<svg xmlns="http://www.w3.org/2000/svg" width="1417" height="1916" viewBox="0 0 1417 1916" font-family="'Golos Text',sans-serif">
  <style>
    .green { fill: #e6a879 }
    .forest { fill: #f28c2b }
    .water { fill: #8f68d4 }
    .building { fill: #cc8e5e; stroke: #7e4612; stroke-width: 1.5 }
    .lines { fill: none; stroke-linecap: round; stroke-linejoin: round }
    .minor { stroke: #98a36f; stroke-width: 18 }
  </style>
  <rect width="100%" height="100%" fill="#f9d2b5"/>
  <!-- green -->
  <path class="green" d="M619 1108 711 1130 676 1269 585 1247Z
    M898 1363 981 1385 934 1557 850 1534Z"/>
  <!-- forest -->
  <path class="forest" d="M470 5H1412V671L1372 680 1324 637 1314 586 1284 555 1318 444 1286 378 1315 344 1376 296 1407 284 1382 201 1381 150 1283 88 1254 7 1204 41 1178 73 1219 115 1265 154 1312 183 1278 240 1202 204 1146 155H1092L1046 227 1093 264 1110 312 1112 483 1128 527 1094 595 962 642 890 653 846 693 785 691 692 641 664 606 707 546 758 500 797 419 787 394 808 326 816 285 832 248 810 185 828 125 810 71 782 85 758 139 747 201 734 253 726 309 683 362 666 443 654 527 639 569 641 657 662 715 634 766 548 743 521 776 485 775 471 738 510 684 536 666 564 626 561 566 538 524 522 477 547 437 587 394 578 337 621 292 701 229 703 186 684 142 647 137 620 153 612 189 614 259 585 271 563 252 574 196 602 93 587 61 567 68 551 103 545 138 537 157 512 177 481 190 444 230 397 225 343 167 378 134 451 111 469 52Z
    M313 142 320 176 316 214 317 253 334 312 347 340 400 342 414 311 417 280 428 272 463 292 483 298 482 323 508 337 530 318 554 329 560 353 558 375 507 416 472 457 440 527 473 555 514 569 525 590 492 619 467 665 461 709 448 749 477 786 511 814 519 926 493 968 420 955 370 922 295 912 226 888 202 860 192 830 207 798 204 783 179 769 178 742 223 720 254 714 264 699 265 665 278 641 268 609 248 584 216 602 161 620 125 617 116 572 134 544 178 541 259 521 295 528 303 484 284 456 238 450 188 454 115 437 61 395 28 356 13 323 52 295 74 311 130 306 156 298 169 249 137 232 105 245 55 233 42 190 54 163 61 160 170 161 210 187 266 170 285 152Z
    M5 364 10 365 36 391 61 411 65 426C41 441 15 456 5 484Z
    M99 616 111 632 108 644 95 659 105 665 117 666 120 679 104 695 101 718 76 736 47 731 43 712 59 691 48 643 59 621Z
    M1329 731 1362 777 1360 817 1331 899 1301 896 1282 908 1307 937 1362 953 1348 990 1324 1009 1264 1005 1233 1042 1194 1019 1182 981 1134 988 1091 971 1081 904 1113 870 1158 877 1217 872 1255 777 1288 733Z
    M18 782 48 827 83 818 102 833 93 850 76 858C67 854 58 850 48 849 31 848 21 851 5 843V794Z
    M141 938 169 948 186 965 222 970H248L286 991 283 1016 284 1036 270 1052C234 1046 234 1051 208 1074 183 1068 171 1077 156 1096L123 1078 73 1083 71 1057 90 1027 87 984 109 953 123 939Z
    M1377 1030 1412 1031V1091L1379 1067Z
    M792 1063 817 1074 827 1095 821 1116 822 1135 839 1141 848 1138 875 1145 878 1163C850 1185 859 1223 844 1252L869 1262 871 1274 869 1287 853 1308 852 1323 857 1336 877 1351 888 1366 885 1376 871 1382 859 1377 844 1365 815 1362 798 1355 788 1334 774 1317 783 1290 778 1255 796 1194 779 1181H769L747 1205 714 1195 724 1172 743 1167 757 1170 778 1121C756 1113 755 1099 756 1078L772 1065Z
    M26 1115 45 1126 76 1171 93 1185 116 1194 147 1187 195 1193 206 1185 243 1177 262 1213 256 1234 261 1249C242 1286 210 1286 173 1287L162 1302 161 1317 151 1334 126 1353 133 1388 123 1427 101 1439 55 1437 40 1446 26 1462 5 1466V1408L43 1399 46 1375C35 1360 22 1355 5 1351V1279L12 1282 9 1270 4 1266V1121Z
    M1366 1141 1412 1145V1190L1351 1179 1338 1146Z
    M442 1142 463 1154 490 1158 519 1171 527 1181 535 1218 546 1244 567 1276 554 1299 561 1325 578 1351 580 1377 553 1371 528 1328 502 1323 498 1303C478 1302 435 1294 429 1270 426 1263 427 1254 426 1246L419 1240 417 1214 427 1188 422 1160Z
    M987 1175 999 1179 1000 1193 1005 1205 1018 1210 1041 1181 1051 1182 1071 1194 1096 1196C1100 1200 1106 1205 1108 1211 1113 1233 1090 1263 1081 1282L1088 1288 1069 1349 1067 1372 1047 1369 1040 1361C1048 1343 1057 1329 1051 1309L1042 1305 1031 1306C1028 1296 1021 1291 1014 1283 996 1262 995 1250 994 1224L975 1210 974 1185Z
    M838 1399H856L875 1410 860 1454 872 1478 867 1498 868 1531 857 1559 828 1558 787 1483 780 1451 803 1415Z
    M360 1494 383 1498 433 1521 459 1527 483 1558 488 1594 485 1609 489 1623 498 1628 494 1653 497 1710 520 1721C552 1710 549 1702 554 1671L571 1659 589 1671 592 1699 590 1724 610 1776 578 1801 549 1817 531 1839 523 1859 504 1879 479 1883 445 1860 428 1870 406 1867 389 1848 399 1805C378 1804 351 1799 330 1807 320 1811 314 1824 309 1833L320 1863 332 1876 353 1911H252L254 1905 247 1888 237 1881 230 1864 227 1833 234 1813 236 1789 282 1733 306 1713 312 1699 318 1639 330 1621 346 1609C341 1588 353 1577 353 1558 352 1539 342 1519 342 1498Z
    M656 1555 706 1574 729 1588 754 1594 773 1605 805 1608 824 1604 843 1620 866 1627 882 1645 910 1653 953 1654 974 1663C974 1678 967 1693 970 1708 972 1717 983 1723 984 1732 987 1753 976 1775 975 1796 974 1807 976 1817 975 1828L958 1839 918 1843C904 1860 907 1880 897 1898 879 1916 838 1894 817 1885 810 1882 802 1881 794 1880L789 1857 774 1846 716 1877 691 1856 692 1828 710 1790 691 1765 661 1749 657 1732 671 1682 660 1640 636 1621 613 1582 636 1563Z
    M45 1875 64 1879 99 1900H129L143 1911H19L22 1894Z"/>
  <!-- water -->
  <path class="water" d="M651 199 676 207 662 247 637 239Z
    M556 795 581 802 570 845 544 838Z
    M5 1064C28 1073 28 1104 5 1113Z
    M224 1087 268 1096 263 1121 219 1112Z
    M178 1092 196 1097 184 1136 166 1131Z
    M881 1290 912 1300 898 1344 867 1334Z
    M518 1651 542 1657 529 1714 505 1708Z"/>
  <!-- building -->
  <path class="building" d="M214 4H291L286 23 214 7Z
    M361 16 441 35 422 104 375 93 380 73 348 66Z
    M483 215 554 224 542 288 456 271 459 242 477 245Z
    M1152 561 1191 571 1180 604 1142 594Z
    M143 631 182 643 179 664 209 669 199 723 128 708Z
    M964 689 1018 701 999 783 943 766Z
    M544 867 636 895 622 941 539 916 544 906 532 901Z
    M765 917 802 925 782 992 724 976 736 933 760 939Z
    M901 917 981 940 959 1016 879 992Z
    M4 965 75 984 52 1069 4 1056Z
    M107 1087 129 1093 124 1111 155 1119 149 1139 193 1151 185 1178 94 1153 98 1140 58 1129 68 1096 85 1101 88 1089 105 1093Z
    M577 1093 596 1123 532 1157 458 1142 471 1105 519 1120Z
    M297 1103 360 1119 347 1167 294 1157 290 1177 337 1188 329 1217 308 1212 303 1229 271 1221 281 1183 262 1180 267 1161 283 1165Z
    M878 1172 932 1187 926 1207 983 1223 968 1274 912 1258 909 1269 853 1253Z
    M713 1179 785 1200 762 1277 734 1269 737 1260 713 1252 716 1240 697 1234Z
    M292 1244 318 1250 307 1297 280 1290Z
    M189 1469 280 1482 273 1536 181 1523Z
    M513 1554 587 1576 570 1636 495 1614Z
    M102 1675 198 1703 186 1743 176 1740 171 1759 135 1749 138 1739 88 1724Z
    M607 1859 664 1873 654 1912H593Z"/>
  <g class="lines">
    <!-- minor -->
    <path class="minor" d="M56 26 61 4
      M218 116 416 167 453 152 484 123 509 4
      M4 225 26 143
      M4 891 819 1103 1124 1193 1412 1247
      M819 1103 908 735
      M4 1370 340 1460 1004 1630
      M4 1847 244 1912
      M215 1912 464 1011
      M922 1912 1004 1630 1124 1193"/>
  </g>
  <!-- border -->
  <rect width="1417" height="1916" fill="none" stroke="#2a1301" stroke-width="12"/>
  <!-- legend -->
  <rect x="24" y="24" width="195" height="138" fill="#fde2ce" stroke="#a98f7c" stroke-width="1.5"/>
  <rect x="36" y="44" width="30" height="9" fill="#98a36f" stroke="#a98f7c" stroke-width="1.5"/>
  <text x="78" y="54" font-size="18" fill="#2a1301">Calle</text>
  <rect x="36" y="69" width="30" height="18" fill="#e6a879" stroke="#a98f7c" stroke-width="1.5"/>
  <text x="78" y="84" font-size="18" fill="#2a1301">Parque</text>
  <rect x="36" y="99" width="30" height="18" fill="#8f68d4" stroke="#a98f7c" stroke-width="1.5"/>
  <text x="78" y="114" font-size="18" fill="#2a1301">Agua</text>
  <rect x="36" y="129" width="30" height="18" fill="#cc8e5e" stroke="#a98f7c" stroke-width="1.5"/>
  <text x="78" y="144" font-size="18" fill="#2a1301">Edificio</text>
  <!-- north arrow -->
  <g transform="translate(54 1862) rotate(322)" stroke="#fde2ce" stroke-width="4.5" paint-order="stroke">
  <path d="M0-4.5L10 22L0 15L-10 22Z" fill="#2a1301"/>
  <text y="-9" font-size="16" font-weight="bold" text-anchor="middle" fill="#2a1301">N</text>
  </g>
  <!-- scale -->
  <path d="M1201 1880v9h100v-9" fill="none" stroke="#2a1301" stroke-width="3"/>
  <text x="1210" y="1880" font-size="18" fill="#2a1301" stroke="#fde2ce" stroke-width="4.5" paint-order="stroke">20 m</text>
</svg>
########
→ ACTIVITY
For each line above that includes "none", make a copy.

→ OUTPUT OF THE EXERCISE
    .lines { fill: none; stroke-linecap: round; stroke-linejoin: round }
  <rect width="1417" height="1916" fill="none" stroke="#2a1301" stroke-width="12"/>
  <path d="M1201 1880v9h100v-9" fill="none" stroke="#2a1301" stroke-width="3"/>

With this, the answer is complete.